Tuesday, January 31, 2017

callingbull.org

Now that we are firmly living in a post-fact world where the monster in charge of the United States lives life according to "alternative facts" (otherwise known as LIES), it is more important than ever to be vigilant to bullsh*t, lest we truly devolve into an Orwellian version of society.

Two professors, Carl T. Bergstrom and Jevin West, from the University of Washington have created a course designed to educate people to think critically and to equip them with the skills necessary to see through the lies, half-truths, obfuscations, disinformation, and misrepresentations (whether deliberate or not) of our modern world.



Their website states their mission:

"The world is awash in bullsh*t. Politicians are unconstrained by facts. Science is conducted by press release. Higher education rewards bullsh*t over analytic thought. Startup culture elevates bullsh*t to high art. Advertisers wink conspiratorially and invite us to join them in seeing through all the bullsh*t — and take advantage of our lowered guard to bombard us with bullsh*t of the second order. The majority of administrative activity, whether in private business or the public sphere, seems to be little more than a sophisticated exercise in the combinatorial reassembly of bullsh*t.

We're sick of it. It's time to do something, and as educators, one constructive thing we know how to do is to teach people. So, the aim of this course is to help students navigate the bullsh*t-rich modern environment by identifying bullsh*t, seeing through it, and combating it with effective analysis and argument.

What do we mean, exactly, by the term bullsh*t? As a first approximation, bullsh*t is language, statistical figures, data graphics, and other forms of presentation intended to persuade by impressing and overwhelming a reader or listener, with a blatant disregard for truth and logical coherence.

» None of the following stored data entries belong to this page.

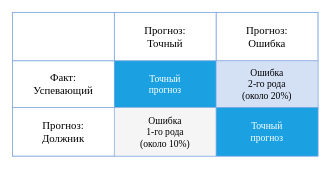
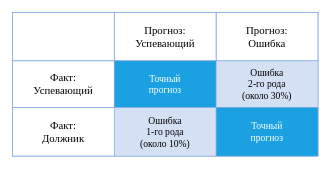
  <mxCell id="0" style=";html=1;" />
  <mxCell id="1" style=";html=1;" parent="0" />
  <mxCell id="2" value="" style="childLayout=tableLayout;recursiveResize=0;shadow=0;fillColor=none;fontFamily=Calibri;fontSize=18;strokeColor=#7EA6E0;" vertex="1" parent="1"><mxGeometry x="20" y="20" width="510" height="240" as="geometry" /></mxCell>
  <mxCell id="3" value="" style="shape=tableRow;horizontal=0;startSize=0;swimlaneHead=0;swimlaneBody=0;top=0;left=0;bottom=0;right=0;dropTarget=0;collapsible=0;recursiveResize=0;expand=0;fontStyle=0;fillColor=none;strokeColor=inherit;" vertex="1" parent="2"><mxGeometry width="510" height="81" as="geometry" /></mxCell>
  <mxCell id="4" value="" style="connectable=0;recursiveResize=0;strokeColor=inherit;fillColor=none;align=center;whiteSpace=wrap;html=1;" vertex="1" parent="3"><mxGeometry width="170" height="81" as="geometry"><mxRectangle width="170" height="81" as="alternateBounds" /></mxGeometry></mxCell>
- <mxCell id="5" value="Прогноз:&lt;br style=&quot;font-size: 18px;&quot;&gt;Точный" style="connectable=0;recursiveResize=0;strokeColor=inherit;fillColor=none;align=center;whiteSpace=wrap;html=1;fontFamily=Calibri;fontSize=18;" vertex="1" parent="3"><mxGeometry x="170" width="170" height="81" as="geometry"><mxRectangle width="170" height="81" as="alternateBounds" /></mxGeometry></mxCell>
+ <mxCell id="5" value="Прогноз:&lt;br style=&quot;font-size: 18px;&quot;&gt;Успевающий" style="connectable=0;recursiveResize=0;strokeColor=inherit;fillColor=none;align=center;whiteSpace=wrap;html=1;fontFamily=Calibri;fontSize=18;" vertex="1" parent="3"><mxGeometry x="170" width="170" height="81" as="geometry"><mxRectangle width="170" height="81" as="alternateBounds" /></mxGeometry></mxCell>
  <mxCell id="6" value="&lt;font style=&quot;font-size: 18px;&quot; face=&quot;Calibri&quot;&gt;Прогноз:&lt;br&gt;Ошибка&lt;/font&gt;" style="connectable=0;recursiveResize=0;strokeColor=inherit;fillColor=none;align=center;whiteSpace=wrap;html=1;" vertex="1" parent="3"><mxGeometry x="340" width="170" height="81" as="geometry"><mxRectangle width="170" height="81" as="alternateBounds" /></mxGeometry></mxCell>
  <mxCell id="7" style="shape=tableRow;horizontal=0;startSize=0;swimlaneHead=0;swimlaneBody=0;top=0;left=0;bottom=0;right=0;dropTarget=0;collapsible=0;recursiveResize=0;expand=0;fontStyle=0;fillColor=none;strokeColor=inherit;" vertex="1" parent="2"><mxGeometry y="81" width="510" height="78" as="geometry" /></mxCell>
  <mxCell id="8" value="&lt;font style=&quot;font-size: 18px;&quot; face=&quot;Calibri&quot;&gt;Факт:&lt;br&gt;Успевающий&lt;/font&gt;" style="connectable=0;recursiveResize=0;strokeColor=inherit;fillColor=none;align=center;whiteSpace=wrap;html=1;" vertex="1" parent="7"><mxGeometry width="170" height="78" as="geometry"><mxRectangle width="170" height="78" as="alternateBounds" /></mxGeometry></mxCell>
  <mxCell id="9" value="&lt;font style=&quot;font-size: 16px;&quot; face=&quot;Calibri&quot;&gt;Точный&lt;br&gt;прогноз&lt;/font&gt;" style="connectable=0;recursiveResize=0;strokeColor=inherit;fillColor=#1ba1e2;align=center;whiteSpace=wrap;html=1;fontColor=#ffffff;" vertex="1" parent="7"><mxGeometry x="170" width="170" height="78" as="geometry"><mxRectangle width="170" height="78" as="alternateBounds" /></mxGeometry></mxCell>
- <mxCell id="10" value="&lt;font style=&quot;font-size: 16px;&quot; face=&quot;Calibri&quot;&gt;Ошибка&lt;br&gt;2-го рода&lt;br&gt;(около 20%)&lt;/font&gt;" style="connectable=0;recursiveResize=0;strokeColor=inherit;fillColor=#D4E1F5;align=center;whiteSpace=wrap;html=1;labelBackgroundColor=none;" vertex="1" parent="7"><mxGeometry x="340" width="170" height="78" as="geometry"><mxRectangle width="170" height="78" as="alternateBounds" /></mxGeometry></mxCell>
+ <mxCell id="10" value="&lt;font style=&quot;font-size: 16px;&quot; face=&quot;Calibri&quot;&gt;Ошибка&lt;br&gt;2-го рода&lt;br&gt;(около 30%)&lt;/font&gt;" style="connectable=0;recursiveResize=0;strokeColor=inherit;fillColor=#D4E1F5;align=center;whiteSpace=wrap;html=1;labelBackgroundColor=none;" vertex="1" parent="7"><mxGeometry x="340" width="170" height="78" as="geometry"><mxRectangle width="170" height="78" as="alternateBounds" /></mxGeometry></mxCell>
  <mxCell id="11" style="shape=tableRow;horizontal=0;startSize=0;swimlaneHead=0;swimlaneBody=0;top=0;left=0;bottom=0;right=0;dropTarget=0;collapsible=0;recursiveResize=0;expand=0;fontStyle=0;fillColor=none;strokeColor=inherit;" vertex="1" parent="2"><mxGeometry y="159" width="510" height="81" as="geometry" /></mxCell>
- <mxCell id="12" value="&lt;font style=&quot;font-size: 18px;&quot; face=&quot;Calibri&quot;&gt;Прогноз:&lt;br&gt;Должник&lt;/font&gt;" style="connectable=0;recursiveResize=0;strokeColor=inherit;fillColor=none;align=center;whiteSpace=wrap;html=1;" vertex="1" parent="11"><mxGeometry width="170" height="81" as="geometry"><mxRectangle width="170" height="81" as="alternateBounds" /></mxGeometry></mxCell>
- <mxCell id="13" value="&lt;font style=&quot;font-size: 16px;&quot; face=&quot;Calibri&quot;&gt;Ошибка&lt;br&gt;1-го рода&lt;br&gt;(около 10%)&lt;/font&gt;" style="connectable=0;recursiveResize=0;strokeColor=inherit;fillColor=#f5f5f5;align=center;whiteSpace=wrap;html=1;labelBackgroundColor=none;" vertex="1" parent="11"><mxGeometry x="170" width="170" height="81" as="geometry"><mxRectangle width="170" height="81" as="alternateBounds" /></mxGeometry></mxCell>
+ <mxCell id="12" value="&lt;font style=&quot;font-size: 18px;&quot; face=&quot;Calibri&quot;&gt;Факт:&lt;br&gt;Должник&lt;/font&gt;" style="connectable=0;recursiveResize=0;strokeColor=inherit;fillColor=none;align=center;whiteSpace=wrap;html=1;" vertex="1" parent="11"><mxGeometry width="170" height="81" as="geometry"><mxRectangle width="170" height="81" as="alternateBounds" /></mxGeometry></mxCell>
+ <mxCell id="13" value="&lt;font style=&quot;font-size: 16px;&quot; face=&quot;Calibri&quot;&gt;Ошибка&lt;br&gt;1-го рода&lt;br&gt;(около 10%)&lt;/font&gt;" style="connectable=0;recursiveResize=0;strokeColor=inherit;fillColor=#D4E1F5;align=center;whiteSpace=wrap;html=1;labelBackgroundColor=none;" vertex="1" parent="11"><mxGeometry x="170" width="170" height="81" as="geometry"><mxRectangle width="170" height="81" as="alternateBounds" /></mxGeometry></mxCell>
  <mxCell id="14" value="&lt;font style=&quot;font-size: 16px;&quot; face=&quot;Calibri&quot;&gt;Точный&lt;br&gt;прогноз&lt;/font&gt;" style="connectable=0;recursiveResize=0;strokeColor=inherit;fillColor=#1ba1e2;align=center;whiteSpace=wrap;html=1;labelBackgroundColor=none;fontColor=#ffffff;" vertex="1" parent="11"><mxGeometry x="340" width="170" height="81" as="geometry"><mxRectangle width="170" height="81" as="alternateBounds" /></mxGeometry></mxCell>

While bullsh*t may reach its apogee in the political domain, this is not a course on political bullsh*t. Instead, we will focus on bullsh*t that comes clad in the trappings of scholarly discourse. Traditionally, such highbrow nonsense has come couched in big words and fancy rhetoric, but more and more we see it presented instead in the guise of big data and fancy algorithms — and these quantitative, statistical, and computational forms of bullsh*t are those that we will be addressing in the present course.

Of course an advertisement is trying to sell you something, but do you know whether the TED talk you watched last night is also bullsh*t — and if so, can you explain why? Can you see the problem with the latest New York Times or Washington Post article fawning over some startup's big data analytics? Can you tell when a clinical trial reported in the New England Journal or JAMA is trustworthy, and when it is just a veiled press release for some big pharma company?

Our aim in this course is to teach you how to think critically about the data and models that constitute evidence in the social and natural sciences."


By the way, the censor asterisks on their website header and in the text above are my own additions--lest some nervous, righteous complainer stumble upon this post and find an objectionable word. Exactly the kind of person who needs to take the course to really understand communication and intent.